*** Opening Provided data ***
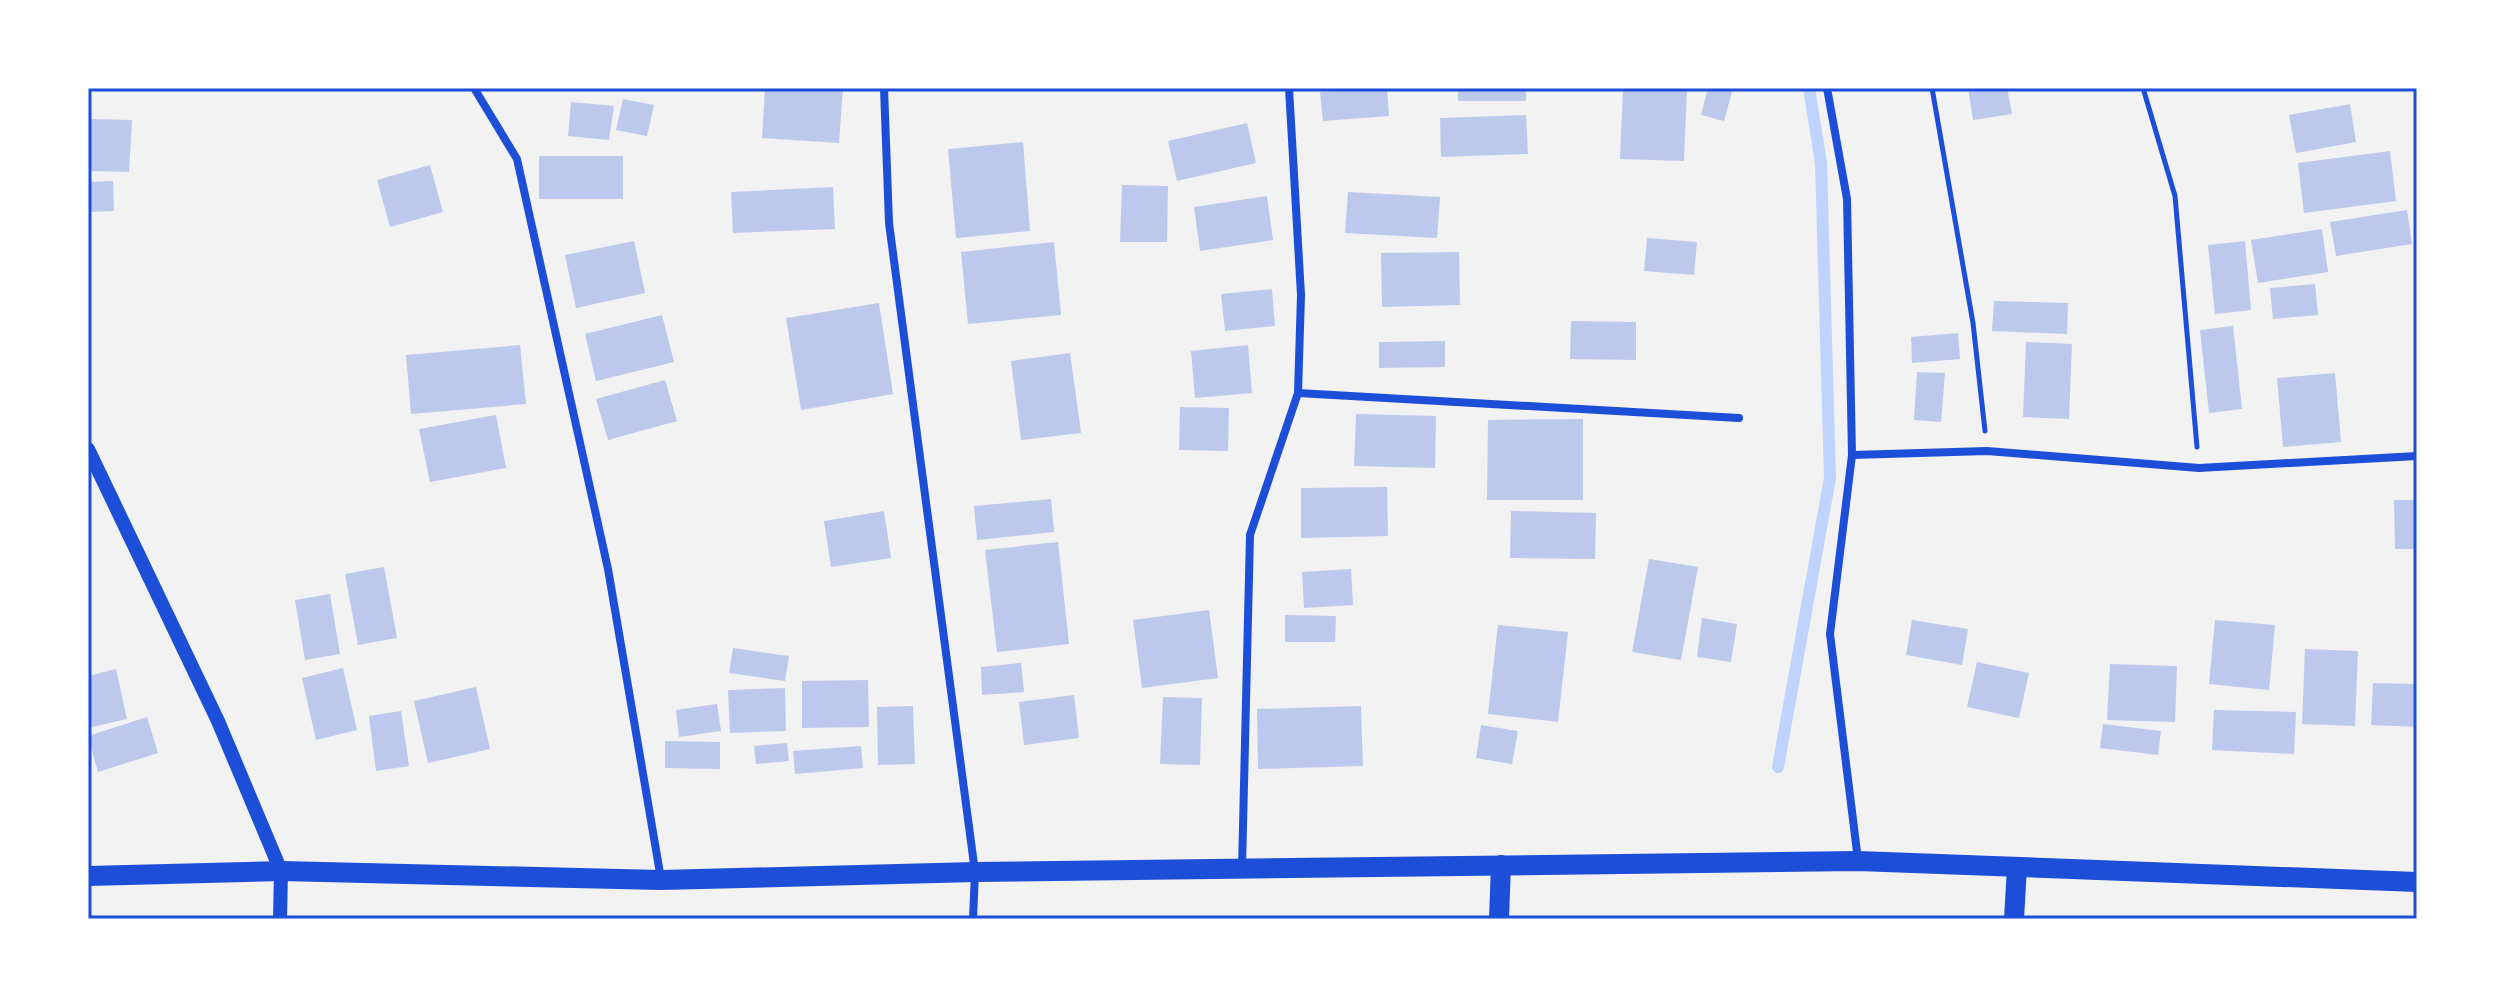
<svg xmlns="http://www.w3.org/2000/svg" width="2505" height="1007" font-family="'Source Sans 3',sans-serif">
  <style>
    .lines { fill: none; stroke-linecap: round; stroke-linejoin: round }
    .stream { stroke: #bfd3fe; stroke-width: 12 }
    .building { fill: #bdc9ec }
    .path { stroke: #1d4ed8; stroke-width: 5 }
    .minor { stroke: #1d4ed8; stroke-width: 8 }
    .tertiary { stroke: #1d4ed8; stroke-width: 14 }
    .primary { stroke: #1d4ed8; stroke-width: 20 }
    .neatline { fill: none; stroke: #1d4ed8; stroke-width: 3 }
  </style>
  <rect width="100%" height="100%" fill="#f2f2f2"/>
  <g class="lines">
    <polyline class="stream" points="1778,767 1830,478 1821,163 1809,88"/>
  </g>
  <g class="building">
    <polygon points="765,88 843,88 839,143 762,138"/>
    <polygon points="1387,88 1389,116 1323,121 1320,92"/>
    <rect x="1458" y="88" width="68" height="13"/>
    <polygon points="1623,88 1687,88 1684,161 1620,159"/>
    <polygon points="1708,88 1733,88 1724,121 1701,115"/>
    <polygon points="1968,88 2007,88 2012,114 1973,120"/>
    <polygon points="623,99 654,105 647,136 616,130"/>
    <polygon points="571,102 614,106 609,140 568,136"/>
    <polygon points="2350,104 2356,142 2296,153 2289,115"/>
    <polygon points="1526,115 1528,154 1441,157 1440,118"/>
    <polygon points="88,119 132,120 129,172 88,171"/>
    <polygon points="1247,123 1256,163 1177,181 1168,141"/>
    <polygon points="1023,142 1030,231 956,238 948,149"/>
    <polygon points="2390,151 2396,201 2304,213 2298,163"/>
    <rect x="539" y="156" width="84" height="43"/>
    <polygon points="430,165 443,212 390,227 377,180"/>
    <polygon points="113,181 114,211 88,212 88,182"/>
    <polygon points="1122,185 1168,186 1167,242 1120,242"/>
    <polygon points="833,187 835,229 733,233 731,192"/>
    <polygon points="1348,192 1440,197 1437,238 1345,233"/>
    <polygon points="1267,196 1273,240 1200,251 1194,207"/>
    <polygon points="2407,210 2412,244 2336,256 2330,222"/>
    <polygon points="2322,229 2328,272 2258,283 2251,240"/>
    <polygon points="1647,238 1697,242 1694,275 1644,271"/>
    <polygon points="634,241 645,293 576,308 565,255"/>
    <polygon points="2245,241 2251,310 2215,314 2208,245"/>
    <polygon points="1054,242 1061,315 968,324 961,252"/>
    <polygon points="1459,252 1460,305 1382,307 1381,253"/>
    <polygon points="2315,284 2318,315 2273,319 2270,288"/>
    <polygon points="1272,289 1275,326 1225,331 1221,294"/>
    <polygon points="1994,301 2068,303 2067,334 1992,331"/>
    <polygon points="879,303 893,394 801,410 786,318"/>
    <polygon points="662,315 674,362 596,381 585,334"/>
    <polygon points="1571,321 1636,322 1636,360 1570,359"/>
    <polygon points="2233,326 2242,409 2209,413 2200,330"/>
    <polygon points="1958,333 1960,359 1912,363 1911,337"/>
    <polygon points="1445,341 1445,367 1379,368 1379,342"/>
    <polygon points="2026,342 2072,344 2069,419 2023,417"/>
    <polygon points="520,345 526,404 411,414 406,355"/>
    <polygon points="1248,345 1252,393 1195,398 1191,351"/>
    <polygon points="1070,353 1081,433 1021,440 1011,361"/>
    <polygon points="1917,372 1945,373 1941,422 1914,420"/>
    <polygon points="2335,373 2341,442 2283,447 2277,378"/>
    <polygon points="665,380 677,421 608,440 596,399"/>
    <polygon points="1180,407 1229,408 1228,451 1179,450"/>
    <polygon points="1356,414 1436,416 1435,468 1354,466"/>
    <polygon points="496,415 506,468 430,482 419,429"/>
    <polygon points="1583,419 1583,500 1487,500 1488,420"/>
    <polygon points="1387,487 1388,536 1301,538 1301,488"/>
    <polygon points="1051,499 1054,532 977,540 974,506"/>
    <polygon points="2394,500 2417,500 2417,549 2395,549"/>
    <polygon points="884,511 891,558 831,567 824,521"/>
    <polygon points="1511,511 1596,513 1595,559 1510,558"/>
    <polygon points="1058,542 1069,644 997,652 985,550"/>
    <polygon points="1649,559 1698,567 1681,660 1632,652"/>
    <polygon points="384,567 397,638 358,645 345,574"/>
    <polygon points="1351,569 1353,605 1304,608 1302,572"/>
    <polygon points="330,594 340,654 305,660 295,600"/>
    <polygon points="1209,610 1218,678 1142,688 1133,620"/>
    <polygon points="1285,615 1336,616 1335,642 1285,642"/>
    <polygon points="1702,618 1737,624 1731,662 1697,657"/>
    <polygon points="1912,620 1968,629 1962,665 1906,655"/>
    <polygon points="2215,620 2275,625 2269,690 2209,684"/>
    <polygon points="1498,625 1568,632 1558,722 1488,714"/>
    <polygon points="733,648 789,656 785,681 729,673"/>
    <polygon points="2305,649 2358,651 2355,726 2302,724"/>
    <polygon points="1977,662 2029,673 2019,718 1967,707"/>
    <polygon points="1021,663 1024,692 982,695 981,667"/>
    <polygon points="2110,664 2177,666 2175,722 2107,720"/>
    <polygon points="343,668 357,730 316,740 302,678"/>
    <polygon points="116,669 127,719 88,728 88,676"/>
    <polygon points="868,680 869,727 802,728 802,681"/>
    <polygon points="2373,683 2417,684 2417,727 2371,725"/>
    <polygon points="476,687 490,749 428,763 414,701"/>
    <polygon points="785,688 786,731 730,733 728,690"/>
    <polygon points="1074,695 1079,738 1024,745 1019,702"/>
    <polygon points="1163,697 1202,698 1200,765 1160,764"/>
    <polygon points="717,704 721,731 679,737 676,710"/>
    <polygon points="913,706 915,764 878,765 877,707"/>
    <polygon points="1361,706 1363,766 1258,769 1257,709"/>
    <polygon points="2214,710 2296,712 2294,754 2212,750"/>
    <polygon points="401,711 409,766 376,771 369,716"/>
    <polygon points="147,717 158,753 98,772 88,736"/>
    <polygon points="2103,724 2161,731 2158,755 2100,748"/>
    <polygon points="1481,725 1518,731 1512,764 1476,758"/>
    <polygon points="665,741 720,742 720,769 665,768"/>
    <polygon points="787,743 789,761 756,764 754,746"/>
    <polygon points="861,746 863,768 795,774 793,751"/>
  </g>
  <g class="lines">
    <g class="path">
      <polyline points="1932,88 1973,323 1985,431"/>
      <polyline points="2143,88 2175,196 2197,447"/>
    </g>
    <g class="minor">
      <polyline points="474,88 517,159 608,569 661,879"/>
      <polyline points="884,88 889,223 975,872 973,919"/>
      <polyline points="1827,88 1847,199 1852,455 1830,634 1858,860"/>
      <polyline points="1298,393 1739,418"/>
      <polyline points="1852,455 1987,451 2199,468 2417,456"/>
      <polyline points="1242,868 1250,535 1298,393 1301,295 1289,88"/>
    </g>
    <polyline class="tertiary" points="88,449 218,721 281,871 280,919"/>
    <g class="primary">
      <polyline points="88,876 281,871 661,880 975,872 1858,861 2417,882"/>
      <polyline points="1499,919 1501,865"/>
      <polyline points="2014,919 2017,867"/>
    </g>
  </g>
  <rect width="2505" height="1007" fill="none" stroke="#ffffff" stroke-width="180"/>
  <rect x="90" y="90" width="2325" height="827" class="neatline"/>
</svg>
*** Closing Provided data ***
To do: Images stay out; the entries above are to be printed exactly.

Task output:
<svg xmlns="http://www.w3.org/2000/svg" width="2505" height="1007" font-family="'Source Sans 3',sans-serif">
  <style>
    .lines { fill: none; stroke-linecap: round; stroke-linejoin: round }
    .stream { stroke: #bfd3fe; stroke-width: 12 }
    .building { fill: #bdc9ec }
    .path { stroke: #1d4ed8; stroke-width: 5 }
    .minor { stroke: #1d4ed8; stroke-width: 8 }
    .tertiary { stroke: #1d4ed8; stroke-width: 14 }
    .primary { stroke: #1d4ed8; stroke-width: 20 }
    .neatline { fill: none; stroke: #1d4ed8; stroke-width: 3 }
  </style>
  <rect width="100%" height="100%" fill="#f2f2f2"/>
  <g class="lines">
    <polyline class="stream" points="1778,767 1830,478 1821,163 1809,88"/>
  </g>
  <g class="building">
    <polygon points="765,88 843,88 839,143 762,138"/>
    <polygon points="1387,88 1389,116 1323,121 1320,92"/>
    <rect x="1458" y="88" width="68" height="13"/>
    <polygon points="1623,88 1687,88 1684,161 1620,159"/>
    <polygon points="1708,88 1733,88 1724,121 1701,115"/>
    <polygon points="1968,88 2007,88 2012,114 1973,120"/>
    <polygon points="623,99 654,105 647,136 616,130"/>
    <polygon points="571,102 614,106 609,140 568,136"/>
    <polygon points="2350,104 2356,142 2296,153 2289,115"/>
    <polygon points="1526,115 1528,154 1441,157 1440,118"/>
    <polygon points="88,119 132,120 129,172 88,171"/>
    <polygon points="1247,123 1256,163 1177,181 1168,141"/>
    <polygon points="1023,142 1030,231 956,238 948,149"/>
    <polygon points="2390,151 2396,201 2304,213 2298,163"/>
    <rect x="539" y="156" width="84" height="43"/>
    <polygon points="430,165 443,212 390,227 377,180"/>
    <polygon points="113,181 114,211 88,212 88,182"/>
    <polygon points="1122,185 1168,186 1167,242 1120,242"/>
    <polygon points="833,187 835,229 733,233 731,192"/>
    <polygon points="1348,192 1440,197 1437,238 1345,233"/>
    <polygon points="1267,196 1273,240 1200,251 1194,207"/>
    <polygon points="2407,210 2412,244 2336,256 2330,222"/>
    <polygon points="2322,229 2328,272 2258,283 2251,240"/>
    <polygon points="1647,238 1697,242 1694,275 1644,271"/>
    <polygon points="634,241 645,293 576,308 565,255"/>
    <polygon points="2245,241 2251,310 2215,314 2208,245"/>
    <polygon points="1054,242 1061,315 968,324 961,252"/>
    <polygon points="1459,252 1460,305 1382,307 1381,253"/>
    <polygon points="2315,284 2318,315 2273,319 2270,288"/>
    <polygon points="1272,289 1275,326 1225,331 1221,294"/>
    <polygon points="1994,301 2068,303 2067,334 1992,331"/>
    <polygon points="879,303 893,394 801,410 786,318"/>
    <polygon points="662,315 674,362 596,381 585,334"/>
    <polygon points="1571,321 1636,322 1636,360 1570,359"/>
    <polygon points="2233,326 2242,409 2209,413 2200,330"/>
    <polygon points="1958,333 1960,359 1912,363 1911,337"/>
    <polygon points="1445,341 1445,367 1379,368 1379,342"/>
    <polygon points="2026,342 2072,344 2069,419 2023,417"/>
    <polygon points="520,345 526,404 411,414 406,355"/>
    <polygon points="1248,345 1252,393 1195,398 1191,351"/>
    <polygon points="1070,353 1081,433 1021,440 1011,361"/>
    <polygon points="1917,372 1945,373 1941,422 1914,420"/>
    <polygon points="2335,373 2341,442 2283,447 2277,378"/>
    <polygon points="665,380 677,421 608,440 596,399"/>
    <polygon points="1180,407 1229,408 1228,451 1179,450"/>
    <polygon points="1356,414 1436,416 1435,468 1354,466"/>
    <polygon points="496,415 506,468 430,482 419,429"/>
    <polygon points="1583,419 1583,500 1487,500 1488,420"/>
    <polygon points="1387,487 1388,536 1301,538 1301,488"/>
    <polygon points="1051,499 1054,532 977,540 974,506"/>
    <polygon points="2394,500 2417,500 2417,549 2395,549"/>
    <polygon points="884,511 891,558 831,567 824,521"/>
    <polygon points="1511,511 1596,513 1595,559 1510,558"/>
    <polygon points="1058,542 1069,644 997,652 985,550"/>
    <polygon points="1649,559 1698,567 1681,660 1632,652"/>
    <polygon points="384,567 397,638 358,645 345,574"/>
    <polygon points="1351,569 1353,605 1304,608 1302,572"/>
    <polygon points="330,594 340,654 305,660 295,600"/>
    <polygon points="1209,610 1218,678 1142,688 1133,620"/>
    <polygon points="1285,615 1336,616 1335,642 1285,642"/>
    <polygon points="1702,618 1737,624 1731,662 1697,657"/>
    <polygon points="1912,620 1968,629 1962,665 1906,655"/>
    <polygon points="2215,620 2275,625 2269,690 2209,684"/>
    <polygon points="1498,625 1568,632 1558,722 1488,714"/>
    <polygon points="733,648 789,656 785,681 729,673"/>
    <polygon points="2305,649 2358,651 2355,726 2302,724"/>
    <polygon points="1977,662 2029,673 2019,718 1967,707"/>
    <polygon points="1021,663 1024,692 982,695 981,667"/>
    <polygon points="2110,664 2177,666 2175,722 2107,720"/>
    <polygon points="343,668 357,730 316,740 302,678"/>
    <polygon points="116,669 127,719 88,728 88,676"/>
    <polygon points="868,680 869,727 802,728 802,681"/>
    <polygon points="2373,683 2417,684 2417,727 2371,725"/>
    <polygon points="476,687 490,749 428,763 414,701"/>
    <polygon points="785,688 786,731 730,733 728,690"/>
    <polygon points="1074,695 1079,738 1024,745 1019,702"/>
    <polygon points="1163,697 1202,698 1200,765 1160,764"/>
    <polygon points="717,704 721,731 679,737 676,710"/>
    <polygon points="913,706 915,764 878,765 877,707"/>
    <polygon points="1361,706 1363,766 1258,769 1257,709"/>
    <polygon points="2214,710 2296,712 2294,754 2212,750"/>
    <polygon points="401,711 409,766 376,771 369,716"/>
    <polygon points="147,717 158,753 98,772 88,736"/>
    <polygon points="2103,724 2161,731 2158,755 2100,748"/>
    <polygon points="1481,725 1518,731 1512,764 1476,758"/>
    <polygon points="665,741 720,742 720,769 665,768"/>
    <polygon points="787,743 789,761 756,764 754,746"/>
    <polygon points="861,746 863,768 795,774 793,751"/>
  </g>
  <g class="lines">
    <g class="path">
      <polyline points="1932,88 1973,323 1985,431"/>
      <polyline points="2143,88 2175,196 2197,447"/>
    </g>
    <g class="minor">
      <polyline points="474,88 517,159 608,569 661,879"/>
      <polyline points="884,88 889,223 975,872 973,919"/>
      <polyline points="1827,88 1847,199 1852,455 1830,634 1858,860"/>
      <polyline points="1298,393 1739,418"/>
      <polyline points="1852,455 1987,451 2199,468 2417,456"/>
      <polyline points="1242,868 1250,535 1298,393 1301,295 1289,88"/>
    </g>
    <polyline class="tertiary" points="88,449 218,721 281,871 280,919"/>
    <g class="primary">
      <polyline points="88,876 281,871 661,880 975,872 1858,861 2417,882"/>
      <polyline points="1499,919 1501,865"/>
      <polyline points="2014,919 2017,867"/>
    </g>
  </g>
  <rect width="2505" height="1007" fill="none" stroke="#ffffff" stroke-width="180"/>
  <rect x="90" y="90" width="2325" height="827" class="neatline"/>
</svg>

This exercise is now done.